• Page text
Posts Tagged ‘Adrianne Palicki’

DR. CABBIE: 2 STARS. ” if it didn’t mean so well it would be a better movie.”

drcabbieLike an over-stuffed kachori “Dr. Cabbie” fills its story to over flowing with dance numbers, social commentary, slapstick humor, romance and even some political intrigue. There’s something for everyone, but the movie goes for heart-warming rather than heart-burn, so what happened to the spice?

Vinay Virmani stars as Deepak, a new immigrant from New Delhi, who arrives in Toronto with a degree in medicine and dreams of following in his MD father’s footsteps. Instead he is met with bureaucracy and frustration. The medical establishment in Canada doesn’t accept his hard-earned degree and he won’t be able to practice medicine in his new country.

A friend (“The Big Bang Theory’s” Kunal Nayyar) gets Deepak a job driving cab, and in one eventful night he meets Natalie, the girl of his dreams (Adrianne Palicki), and delivers her baby in the back of the hack. When a video of the birth goes viral he becomes a something of a sensation. Soon people are flagging his taxi, looking for medical treatment. With a thriving practice on wheels, he doles out medical advice and prescription drugs to customers from the back of his cab. When one of his patients over medicates a lawsuit ensues and Deepak must prove why he deserves to call himself a doctor.

“Dr. Cabbie” means well but maybe if it didn’t mean so well it would be a better movie. The relentlessly upbeat tone of the film doesn’t allow the story, which has an underpinning in a real and compelling immigrant experience, to breathe. The story is so cluttered with stock characters, slapstick and sweetness that the seriousness of Deepak’s plight—his inability to practice medicine—gets lost. In the cartoony world the movie creates the most realistic element is the depiction of Toronto’s chaotic traffic.

G.I. JOE: RETALIATION: 2 ½ STARS

gi-joe-retaliationPretty much all you need to know to understand the labyrinthine plot of “G.I. Joe: Retaliation” is that “Joes” rhymes with “heroes.” Everything else is window dressing. Well, window dressing that explodes, but you know what I mean.

Based on Hasbro’s G.I. Joe toys and comics, “Retaliation” sees the GI Joe squad—Duke (Channing Tatum). Roadblock (Dwayne Johnson), Flint (D.J. Cotrona) and Lady Jaye (Adrianne Palicki)—framed for treason. Shut down by order of the President (Jonathan Pryce) they team with a retired general, Joseph Colton (Bruce Willis), to battle venomous international terrorist organization Cobra and super villain Zartan (Arnold Vosloo).

• Record extracts
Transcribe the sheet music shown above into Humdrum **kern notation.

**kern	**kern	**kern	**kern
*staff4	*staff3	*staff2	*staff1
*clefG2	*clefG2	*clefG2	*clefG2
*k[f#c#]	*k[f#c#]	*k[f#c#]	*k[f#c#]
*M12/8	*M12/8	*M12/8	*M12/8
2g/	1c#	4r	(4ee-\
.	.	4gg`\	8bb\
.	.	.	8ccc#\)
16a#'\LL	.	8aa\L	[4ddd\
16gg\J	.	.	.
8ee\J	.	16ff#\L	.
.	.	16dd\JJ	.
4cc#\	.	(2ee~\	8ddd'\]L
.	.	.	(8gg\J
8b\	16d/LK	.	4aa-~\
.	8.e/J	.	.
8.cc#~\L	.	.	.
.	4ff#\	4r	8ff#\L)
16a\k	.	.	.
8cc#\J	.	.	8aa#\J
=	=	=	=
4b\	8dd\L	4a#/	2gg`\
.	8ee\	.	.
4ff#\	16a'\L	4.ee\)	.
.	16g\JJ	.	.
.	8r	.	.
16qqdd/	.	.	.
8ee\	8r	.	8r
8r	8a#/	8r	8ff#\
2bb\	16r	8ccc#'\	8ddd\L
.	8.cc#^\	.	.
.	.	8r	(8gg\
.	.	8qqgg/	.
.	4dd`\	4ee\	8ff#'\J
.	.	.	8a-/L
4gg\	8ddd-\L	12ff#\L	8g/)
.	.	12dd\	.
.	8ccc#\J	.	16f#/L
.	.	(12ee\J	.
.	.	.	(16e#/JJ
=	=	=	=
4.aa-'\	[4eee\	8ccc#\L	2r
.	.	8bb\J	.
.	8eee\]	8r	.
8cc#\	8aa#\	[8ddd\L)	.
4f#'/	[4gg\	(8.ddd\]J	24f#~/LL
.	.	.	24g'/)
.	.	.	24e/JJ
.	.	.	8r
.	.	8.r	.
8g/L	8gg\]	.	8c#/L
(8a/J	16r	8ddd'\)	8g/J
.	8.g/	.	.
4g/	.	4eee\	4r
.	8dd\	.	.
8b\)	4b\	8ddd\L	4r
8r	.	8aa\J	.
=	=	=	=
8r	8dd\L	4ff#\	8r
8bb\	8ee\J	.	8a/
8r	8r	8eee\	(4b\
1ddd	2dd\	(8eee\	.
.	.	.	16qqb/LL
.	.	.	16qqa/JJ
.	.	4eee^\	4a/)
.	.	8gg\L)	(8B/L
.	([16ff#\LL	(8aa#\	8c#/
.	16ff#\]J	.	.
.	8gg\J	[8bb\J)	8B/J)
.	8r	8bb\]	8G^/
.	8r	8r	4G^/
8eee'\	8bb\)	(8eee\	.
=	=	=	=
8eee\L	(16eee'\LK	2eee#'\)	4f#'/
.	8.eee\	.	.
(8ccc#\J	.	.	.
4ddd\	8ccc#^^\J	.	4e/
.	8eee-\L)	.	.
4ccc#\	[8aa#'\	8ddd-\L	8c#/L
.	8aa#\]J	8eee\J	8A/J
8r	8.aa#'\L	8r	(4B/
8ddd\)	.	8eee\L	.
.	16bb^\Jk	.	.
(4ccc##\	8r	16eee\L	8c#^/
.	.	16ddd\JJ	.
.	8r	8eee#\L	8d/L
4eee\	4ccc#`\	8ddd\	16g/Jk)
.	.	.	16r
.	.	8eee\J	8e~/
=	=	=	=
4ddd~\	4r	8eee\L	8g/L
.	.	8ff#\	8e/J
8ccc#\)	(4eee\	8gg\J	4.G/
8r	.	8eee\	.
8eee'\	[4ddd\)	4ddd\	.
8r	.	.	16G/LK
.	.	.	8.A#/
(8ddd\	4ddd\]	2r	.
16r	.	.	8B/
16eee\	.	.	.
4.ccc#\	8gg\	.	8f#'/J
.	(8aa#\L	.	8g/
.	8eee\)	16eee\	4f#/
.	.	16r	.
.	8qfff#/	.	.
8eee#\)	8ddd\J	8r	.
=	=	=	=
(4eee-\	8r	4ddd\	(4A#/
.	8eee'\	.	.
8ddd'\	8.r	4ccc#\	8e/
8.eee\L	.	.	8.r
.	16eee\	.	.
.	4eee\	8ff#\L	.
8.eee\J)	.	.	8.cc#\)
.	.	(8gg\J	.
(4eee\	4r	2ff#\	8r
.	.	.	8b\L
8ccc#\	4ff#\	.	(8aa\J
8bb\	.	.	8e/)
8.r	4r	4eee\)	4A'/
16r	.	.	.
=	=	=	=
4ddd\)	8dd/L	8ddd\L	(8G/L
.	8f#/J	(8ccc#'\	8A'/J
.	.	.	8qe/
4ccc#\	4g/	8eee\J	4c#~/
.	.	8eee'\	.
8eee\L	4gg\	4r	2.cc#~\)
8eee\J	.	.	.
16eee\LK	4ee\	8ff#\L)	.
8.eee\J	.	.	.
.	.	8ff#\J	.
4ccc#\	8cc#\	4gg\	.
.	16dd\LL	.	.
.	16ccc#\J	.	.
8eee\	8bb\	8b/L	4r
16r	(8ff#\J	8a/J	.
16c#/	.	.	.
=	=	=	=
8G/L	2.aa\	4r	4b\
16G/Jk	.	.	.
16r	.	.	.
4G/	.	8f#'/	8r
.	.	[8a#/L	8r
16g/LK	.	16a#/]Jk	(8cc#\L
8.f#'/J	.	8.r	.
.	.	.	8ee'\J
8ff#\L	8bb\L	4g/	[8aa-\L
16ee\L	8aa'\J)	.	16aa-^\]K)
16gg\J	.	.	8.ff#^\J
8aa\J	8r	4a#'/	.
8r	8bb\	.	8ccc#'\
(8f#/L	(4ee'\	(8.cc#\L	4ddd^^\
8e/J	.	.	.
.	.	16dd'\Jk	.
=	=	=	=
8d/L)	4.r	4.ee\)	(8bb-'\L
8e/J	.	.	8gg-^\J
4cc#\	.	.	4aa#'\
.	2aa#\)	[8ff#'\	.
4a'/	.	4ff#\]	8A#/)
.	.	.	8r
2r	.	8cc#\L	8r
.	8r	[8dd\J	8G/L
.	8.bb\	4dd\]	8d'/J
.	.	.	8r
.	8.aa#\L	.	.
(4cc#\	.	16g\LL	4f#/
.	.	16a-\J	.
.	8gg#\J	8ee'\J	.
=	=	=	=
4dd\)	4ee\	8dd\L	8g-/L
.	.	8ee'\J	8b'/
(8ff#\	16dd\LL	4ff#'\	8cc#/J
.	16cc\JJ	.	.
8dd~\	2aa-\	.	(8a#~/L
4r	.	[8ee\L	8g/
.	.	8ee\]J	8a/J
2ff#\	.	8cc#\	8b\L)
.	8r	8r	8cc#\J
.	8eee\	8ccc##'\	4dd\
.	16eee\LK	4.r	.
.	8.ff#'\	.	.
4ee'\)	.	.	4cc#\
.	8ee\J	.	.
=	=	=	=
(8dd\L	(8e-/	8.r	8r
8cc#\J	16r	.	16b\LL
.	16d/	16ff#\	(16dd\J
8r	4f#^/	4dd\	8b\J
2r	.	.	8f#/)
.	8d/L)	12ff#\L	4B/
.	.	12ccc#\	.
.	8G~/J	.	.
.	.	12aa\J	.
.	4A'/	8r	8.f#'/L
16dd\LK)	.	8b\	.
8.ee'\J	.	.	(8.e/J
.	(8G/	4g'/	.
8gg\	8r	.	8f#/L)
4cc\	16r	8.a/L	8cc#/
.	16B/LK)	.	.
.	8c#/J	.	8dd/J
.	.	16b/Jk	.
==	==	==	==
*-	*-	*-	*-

• Apply what you read
1. In the movie reviews, what does the Canadian medical establishment refuse to accept from Deepak?
2. From the movie reviews, write out word for word the stretch from "G.I. JOE: RETALIATION: 2" through "Zartan (Arnold Vosloo).".

• Responses to the exercise
1. His hard-earned medical degree.

2.
G.I. JOE: RETALIATION: 2 ½ STARS

gi-joe-retaliationPretty much all you need to know to understand the labyrinthine plot of “G.I. Joe: Retaliation” is that “Joes” rhymes with “heroes.” Everything else is window dressing. Well, window dressing that explodes, but you know what I mean.

Based on Hasbro’s G.I. Joe toys and comics, “Retaliation” sees the GI Joe squad—Duke (Channing Tatum). Roadblock (Dwayne Johnson), Flint (D.J. Cotrona) and Lady Jaye (Adrianne Palicki)—framed for treason. Shut down by order of the President (Jonathan Pryce) they team with a retired general, Joseph Colton (Bruce Willis), to battle venomous international terrorist organization Cobra and super villain Zartan (Arnold Vosloo).